One other potential explanation for apparent decreases in functional activation over time could be loss of hippocampal volume. Controlling for volume both within ROI analyses and in a multivariate model, we still observed loss of hippocampal activation. We did not observe significant hippocampal atrophy over the 2 years using automated volumetric analyses, perhaps because many of our subjects were still at relatively early stages of prodromal AD, prior to significant neuronal loss. It has been postulated that hippocampal atrophy may occur later in the pathophysiologic sequence of AD.29,30
We hypothesize that those subjects who demonstrated the greatest decrease in function will subsequently manifest hippocampal atrophy, and are actively pursuing this hypothesis in ongoing longitudinal studies.

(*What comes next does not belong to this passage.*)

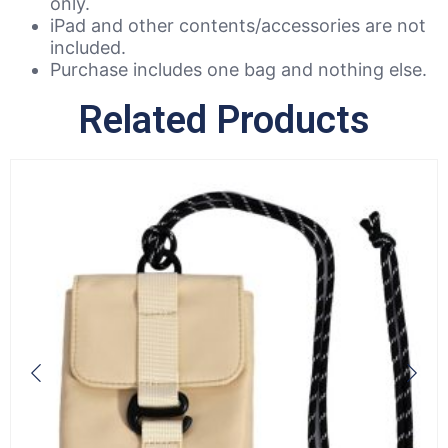
only.
iPad and other contents/accessories are not
included.
Purchase includes one bag and nothing else.
Related Products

Over the course of the study, we modified our postscan memory test to include more test items at the follow-up scan. Unfortunately, this limited our ability to determine if loss of hippocampal signal accompanies worsening performance on postscan memory testing. Longitudinal fMRI studies now underway in our laboratory include more detailed postscan testing, and we will be able to analyze successful vs failed encoding using event-related analyses.
If fMRI is to be useful as a tool for evaluating longitudinal change in brain function or the efficacy of pharmacologic interventions, it is essential to demonstrate the stability of fMRI measures over extended periods of time in the absence of clinical change. Two recent studies suggest that fMRI reproducibility is reasonable over short time frames in older populations.31,32
Our finding of reproducible patterns of activation over 2 years in clinically stable normal subjects is encouraging that fMRI can provide a reliable estimate of hippocampal activation over time, and thus may prove a useful tool for detecting clinically meaningful change in longitudinal pharmacologic studies in early prodromal AD.
Our results in subjects with very mild impairment demonstrate that clinical decline is related to the loss of hippocampal activation, and support previous findings that paradoxically increased activation may be predictive of impending clinical decline. These findings suggest that fMRI may prove valuable in tracking very early progression of brain dysfunction, prior to the point of irreversible neuronal loss, and at a time when disease-modifying therapies are likely to be most efficacious.